A Final Review
- Philosphy is reflective. It looks backward (takes its material from something preexistenting.) Philosophy as the attempt to make the implicit explicit.
- Early Greek philosophy: took its cues from myth (in need of consistency & rationalization) and from cosmology (speculation on the nature and origin of the universe)
- First great transformation in Western philosophy: suppose the common element is not a thing but a structure. The formalist tendency in philosophy: Pythagoras, Heraclitus, Parmenides.
- Socrates & the Sophists: placing the question of morality at the center of philosophy. Emphasis on training, education.
- Plato: the first great systematic philosopher. From Socrates & the Sophists he derived an interest intraining & education, and a clue to the nature of each in the analysis of
TECHNE ("skill," "craft")
- Aristotle: from the theory of training to methodology. Classification, development, and the tools of inquiry.
- The Hellenistic life philosophies: happiness, according to Plato & Aristotle, depend upon one's lace in a well-ordered
POLIS. But such a world no longer exists. How do we find satisfaction in an Imperial world? Therapeutic philosophies.
---
### What you need to do
(a) How would you sum up the final review notes in two sentences?
(b) Could you transcribe the final review notes from "- Early Greek" up to and including "Pythagoras, Heraclitus, Parmenides."?

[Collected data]
---
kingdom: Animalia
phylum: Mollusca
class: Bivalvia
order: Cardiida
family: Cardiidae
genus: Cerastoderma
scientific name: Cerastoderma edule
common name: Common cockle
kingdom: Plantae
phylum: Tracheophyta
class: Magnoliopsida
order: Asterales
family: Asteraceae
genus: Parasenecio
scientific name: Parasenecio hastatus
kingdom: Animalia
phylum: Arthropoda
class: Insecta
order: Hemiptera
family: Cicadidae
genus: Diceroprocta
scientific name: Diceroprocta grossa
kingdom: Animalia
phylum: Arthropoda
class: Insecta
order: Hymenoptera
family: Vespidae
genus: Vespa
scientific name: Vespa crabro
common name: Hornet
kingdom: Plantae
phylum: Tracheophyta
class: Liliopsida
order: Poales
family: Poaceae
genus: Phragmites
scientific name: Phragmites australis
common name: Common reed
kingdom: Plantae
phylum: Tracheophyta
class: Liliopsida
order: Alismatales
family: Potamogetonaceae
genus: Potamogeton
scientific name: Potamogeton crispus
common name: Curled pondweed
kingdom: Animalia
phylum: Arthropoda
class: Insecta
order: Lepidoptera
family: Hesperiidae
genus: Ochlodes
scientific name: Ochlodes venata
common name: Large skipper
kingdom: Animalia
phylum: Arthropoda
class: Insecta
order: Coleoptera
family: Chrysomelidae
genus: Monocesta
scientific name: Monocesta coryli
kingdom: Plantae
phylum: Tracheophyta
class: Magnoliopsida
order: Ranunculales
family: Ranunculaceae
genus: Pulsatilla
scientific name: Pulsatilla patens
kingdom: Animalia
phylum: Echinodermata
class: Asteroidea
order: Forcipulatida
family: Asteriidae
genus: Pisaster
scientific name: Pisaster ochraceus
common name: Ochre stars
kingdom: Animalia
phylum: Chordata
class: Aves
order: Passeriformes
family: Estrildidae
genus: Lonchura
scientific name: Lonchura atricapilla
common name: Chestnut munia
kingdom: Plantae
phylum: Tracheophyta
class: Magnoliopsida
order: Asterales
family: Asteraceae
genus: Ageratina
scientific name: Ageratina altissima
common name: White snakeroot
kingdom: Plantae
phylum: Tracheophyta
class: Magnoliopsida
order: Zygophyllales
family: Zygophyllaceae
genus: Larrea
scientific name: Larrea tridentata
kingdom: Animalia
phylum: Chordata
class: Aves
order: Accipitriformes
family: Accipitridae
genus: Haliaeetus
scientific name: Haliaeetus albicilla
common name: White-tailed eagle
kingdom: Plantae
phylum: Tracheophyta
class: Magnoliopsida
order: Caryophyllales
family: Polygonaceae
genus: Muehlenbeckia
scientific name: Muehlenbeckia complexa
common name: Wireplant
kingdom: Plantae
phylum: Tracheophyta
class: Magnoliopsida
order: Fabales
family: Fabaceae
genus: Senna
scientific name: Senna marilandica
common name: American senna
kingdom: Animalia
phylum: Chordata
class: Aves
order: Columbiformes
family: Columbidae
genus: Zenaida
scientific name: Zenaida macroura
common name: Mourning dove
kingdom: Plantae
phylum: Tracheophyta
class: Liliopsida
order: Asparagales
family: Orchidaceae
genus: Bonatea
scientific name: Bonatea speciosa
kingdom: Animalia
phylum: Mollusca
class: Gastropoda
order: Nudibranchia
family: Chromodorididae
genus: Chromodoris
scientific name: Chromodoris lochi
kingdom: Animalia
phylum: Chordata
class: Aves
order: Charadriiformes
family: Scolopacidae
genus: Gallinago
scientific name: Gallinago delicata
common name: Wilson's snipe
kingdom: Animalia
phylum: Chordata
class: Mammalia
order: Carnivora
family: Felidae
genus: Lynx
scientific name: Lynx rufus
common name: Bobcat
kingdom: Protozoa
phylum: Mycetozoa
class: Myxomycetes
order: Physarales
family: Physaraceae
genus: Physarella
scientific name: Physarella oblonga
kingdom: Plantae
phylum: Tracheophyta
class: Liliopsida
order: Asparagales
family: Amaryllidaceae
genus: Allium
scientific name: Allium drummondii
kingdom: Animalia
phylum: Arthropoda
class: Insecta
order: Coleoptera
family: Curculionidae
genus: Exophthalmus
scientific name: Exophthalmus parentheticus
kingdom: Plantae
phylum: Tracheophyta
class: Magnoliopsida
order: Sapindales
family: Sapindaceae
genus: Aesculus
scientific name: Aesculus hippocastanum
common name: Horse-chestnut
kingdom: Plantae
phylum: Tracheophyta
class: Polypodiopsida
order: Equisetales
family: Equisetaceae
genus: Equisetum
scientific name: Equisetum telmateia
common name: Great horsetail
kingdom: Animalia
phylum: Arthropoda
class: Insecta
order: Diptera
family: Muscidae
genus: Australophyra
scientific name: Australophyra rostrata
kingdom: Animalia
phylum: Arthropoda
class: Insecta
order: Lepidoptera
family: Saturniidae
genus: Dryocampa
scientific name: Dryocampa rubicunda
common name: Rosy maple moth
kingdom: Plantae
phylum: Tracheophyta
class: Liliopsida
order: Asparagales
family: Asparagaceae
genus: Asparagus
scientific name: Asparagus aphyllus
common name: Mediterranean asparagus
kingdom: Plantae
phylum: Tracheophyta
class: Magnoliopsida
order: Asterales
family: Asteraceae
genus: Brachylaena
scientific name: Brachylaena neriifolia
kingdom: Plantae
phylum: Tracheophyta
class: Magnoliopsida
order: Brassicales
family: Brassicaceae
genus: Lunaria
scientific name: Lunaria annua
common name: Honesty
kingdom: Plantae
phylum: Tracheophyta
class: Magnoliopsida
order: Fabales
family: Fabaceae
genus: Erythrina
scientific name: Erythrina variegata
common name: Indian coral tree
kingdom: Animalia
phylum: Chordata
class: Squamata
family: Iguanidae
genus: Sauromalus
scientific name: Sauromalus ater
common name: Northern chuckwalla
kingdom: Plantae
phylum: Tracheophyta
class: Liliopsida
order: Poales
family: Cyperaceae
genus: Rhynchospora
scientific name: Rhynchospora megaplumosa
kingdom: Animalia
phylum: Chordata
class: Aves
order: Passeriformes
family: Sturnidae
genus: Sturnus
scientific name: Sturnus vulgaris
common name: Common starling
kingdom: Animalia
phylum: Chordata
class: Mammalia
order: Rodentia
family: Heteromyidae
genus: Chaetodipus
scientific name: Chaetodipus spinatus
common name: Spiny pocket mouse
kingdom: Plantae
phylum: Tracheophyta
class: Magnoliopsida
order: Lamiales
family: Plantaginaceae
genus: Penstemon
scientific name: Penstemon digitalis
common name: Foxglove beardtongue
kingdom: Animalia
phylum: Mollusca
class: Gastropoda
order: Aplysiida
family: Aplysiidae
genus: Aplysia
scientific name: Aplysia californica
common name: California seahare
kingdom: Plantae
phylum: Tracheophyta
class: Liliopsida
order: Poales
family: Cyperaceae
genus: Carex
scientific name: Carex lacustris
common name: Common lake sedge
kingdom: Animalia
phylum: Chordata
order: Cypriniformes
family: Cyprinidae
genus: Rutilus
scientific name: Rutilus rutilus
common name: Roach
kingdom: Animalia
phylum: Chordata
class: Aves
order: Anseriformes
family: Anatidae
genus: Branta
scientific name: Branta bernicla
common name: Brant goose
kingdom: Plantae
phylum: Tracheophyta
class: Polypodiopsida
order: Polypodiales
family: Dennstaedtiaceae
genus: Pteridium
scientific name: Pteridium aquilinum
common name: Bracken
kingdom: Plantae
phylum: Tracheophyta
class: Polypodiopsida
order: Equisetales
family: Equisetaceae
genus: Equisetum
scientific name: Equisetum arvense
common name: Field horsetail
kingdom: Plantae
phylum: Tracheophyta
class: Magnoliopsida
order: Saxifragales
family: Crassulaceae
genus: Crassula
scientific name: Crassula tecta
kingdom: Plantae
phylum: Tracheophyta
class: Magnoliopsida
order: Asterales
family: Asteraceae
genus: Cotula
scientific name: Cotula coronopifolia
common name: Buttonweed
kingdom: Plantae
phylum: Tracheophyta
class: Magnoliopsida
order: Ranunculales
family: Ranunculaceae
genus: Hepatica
---
### Responses by item number
(a) The notes describe philosophy as reflective, an attempt to make the implicit explicit, and trace early Greek philosophy to myth and cosmology before a formalist turn under Pythagoras, Heraclitus, and Parmenides treated the common element as a structure rather than a thing. They then move through Socrates and the Sophists placing morality at the center, Plato's systematic philosophy drawing on the analysis of techne, Aristotle's methodology, and the Hellenistic therapeutic philosophies that asked how to find satisfaction in an Imperial world once the well-ordered polis no longer existed.

(b)
- Early Greek philosophy: took its cues from myth (in need of consistency & rationalization) and from cosmology (speculation on the nature and origin of the universe)
- First great transformation in Western philosophy: suppose the common element is not a thing but a structure. The formalist tendency in philosophy: Pythagoras, Heraclitus, Parmenides.